The antibiotic clindamycin is commonly used in topical medications to treat osteomyelitis and infections associated with implantable materials in orthopaedic surgery. Although this antibiotic is widely used and local concentrations were reported to exceed 1000 µg/mL [
36,
37], there is still a lack of information on the direct effects of clindamycin on the cell function of chondrocytes. As for vancomycin and gentamycin, studies have shown a cytotoxic effect of clindamycin on osteoblasts [
26]. Naal et al. [
26] reported osteoblastic proliferation at the lowest tested clindamycin concentration of 10 µg/mL and an increased LDH level after cell exposure to clindamycin concentrations of 0.5 mg/mL after 48 and 72 h. Additionally, they demonstrated that at a lower concentration of 0.01 mg/mL, clindamycin stimulated the cell metabolism of human chondrocytes. Although no increase in metabolism was detected in the present study, which may be explained by the high concentrations of clindamycin used, the results are consistent with those of Naal et al. [
26]. After 72 h, more than 40% of the chondrocytes treated with 0.5 mg/mL clindamycin released LDH, whereas after 24 h of the experiment, they did not release LDH at all. Similar results could be shown at the even higher concentration of 1 mg/mL, where the release of LDH was at almost 60% after 72 h.
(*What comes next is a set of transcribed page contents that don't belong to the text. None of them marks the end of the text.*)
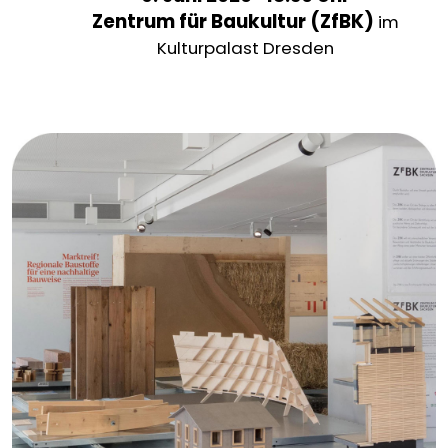
Zentrum für Baukultur (ZfBK)
im
Kulturpalast Dresden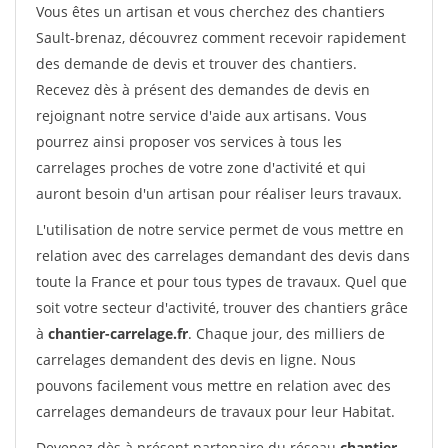
Vous êtes un artisan et vous cherchez des chantiers
Sault-brenaz, découvrez comment recevoir rapidement
des demande de devis et trouver des chantiers.
Recevez dès à présent des demandes de devis en
rejoignant notre service d'aide aux artisans. Vous
pourrez ainsi proposer vos services à tous les
carrelages proches de votre zone d'activité et qui
auront besoin d'un artisan pour réaliser leurs travaux.
L'utilisation de notre service permet de vous mettre en
relation avec des carrelages demandant des devis dans
toute la France et pour tous types de travaux. Quel que
soit votre secteur d'activité, trouver des chantiers grâce
à
chantier-carrelage.fr
. Chaque jour, des milliers de
carrelages demandent des devis en ligne. Nous
pouvons facilement vous mettre en relation avec des
carrelages demandeurs de travaux pour leur Habitat.
Devenez dès à présent partenaire du réseau
chantier-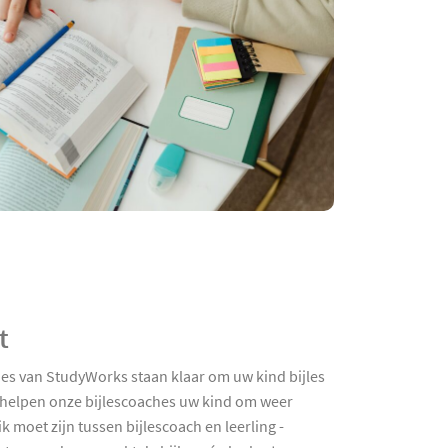
t
hes van StudyWorks staan klaar om uw kind bijles
g helpen onze bijlescoaches uw kind om weer
k moet zijn tussen bijlescoach en leerling -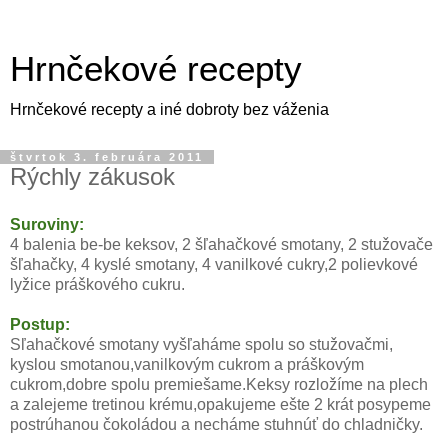
Hrnčekové recepty
Hrnčekové recepty a iné dobroty bez váženia
štvrtok 3. februára 2011
Rýchly zákusok
Suroviny:
4 balenia be-be keksov, 2 šľahačkové smotany, 2 stužovače
šľahačky, 4 kyslé smotany, 4 vanilkové cukry,2 polievkové
lyžice práškového cukru.
Postup:
Sľahačkové smotany vyšľaháme spolu so stužovačmi,
kyslou smotanou,vanilkovým cukrom a práškovým
cukrom,dobre spolu premiešame.Keksy rozložíme na plech
a zalejeme tretinou krému,opakujeme ešte 2 krát posypeme
postrúhanou čokoládou a necháme stuhnúť do chladničky.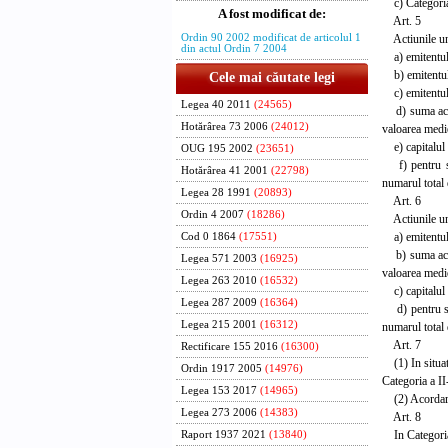
c) Categoria
A fost modificat de:
Art. 5
Actiunile unui
Ordin 90 2002 modificat de articolul 1
din actul Ordin 7 2004
a) emitentul a
b) emitentul a
Cele mai căutate legi
c) emitentul a
Legea 40 2011
(24565)
d) suma actiu
Hotărârea 73 2006
(24012)
valoarea medie
e) capitalul s
OUG 195 2002
(23651)
f) pentru soci
Hotărârea 41 2001
(22798)
numarul total 
Legea 28 1991
(20893)
Art. 6
Ordin 4 2007
(18286)
Actiunile unui
a) emitentul a
Cod 0 1864
(17551)
b) suma actiu
Legea 571 2003
(16925)
valoarea medie
Legea 263 2010
(16532)
c) capitalul s
Legea 287 2009
(16364)
d) pentru soci
Legea 215 2001
(16312)
numarul total 
Art. 7
Rectificare 155 2016
(16300)
(1) In situat
Ordin 1917 2005
(14976)
Categoria a II
Legea 153 2017
(14965)
(2) Acordarea
Legea 273 2006
(14383)
Art. 8
In Categoria d
Raport 1937 2021
(13840)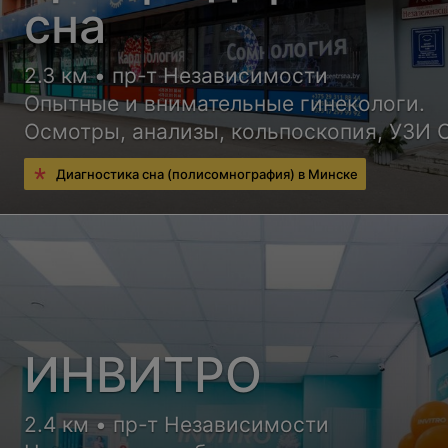
сна
2.3 км • пр-т Независимости
Опытные и внимательные гинекологи.
Осмотры, анализы, кольпоскопия, УЗИ 
Введение и удаление ВМС под контрол
Диагностика сна (полисомнография) в Минске
ИНВИТРО
2.4 км • пр-т Независимости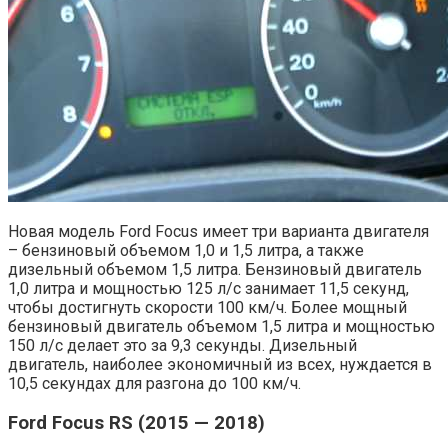
Новая модель Ford Focus имеет три варианта двигателя
– бензиновый объемом 1,0 и 1,5 литра, а также
дизельный объемом 1,5 литра. Бензиновый двигатель
1,0 литра и мощностью 125 л/с занимает 11,5 секунд,
чтобы достигнуть скорости 100 км/ч. Более мощный
бензиновый двигатель объемом 1,5 литра и мощностью
150 л/с делает это за 9,3 секунды. Дизельный
двигатель, наиболее экономичный из всех, нуждается в
10,5 секундах для разгона до 100 км/ч.
Ford Focus RS (2015 — 2018)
Limitations: The current study did not replicate an in vivo environment. In vitro experiments may exhibit higher cellular toxicity when chondrocytes are directly exposed without the protective presence of a three-dimensional extracellular matrix. The antibiotics examined in vitro do not encounter barriers like the cartilage matrix. Additionally, our investigation involved cultured chondrocytes that were already in a differentiated state, potentially rendering them more susceptible to toxic substances.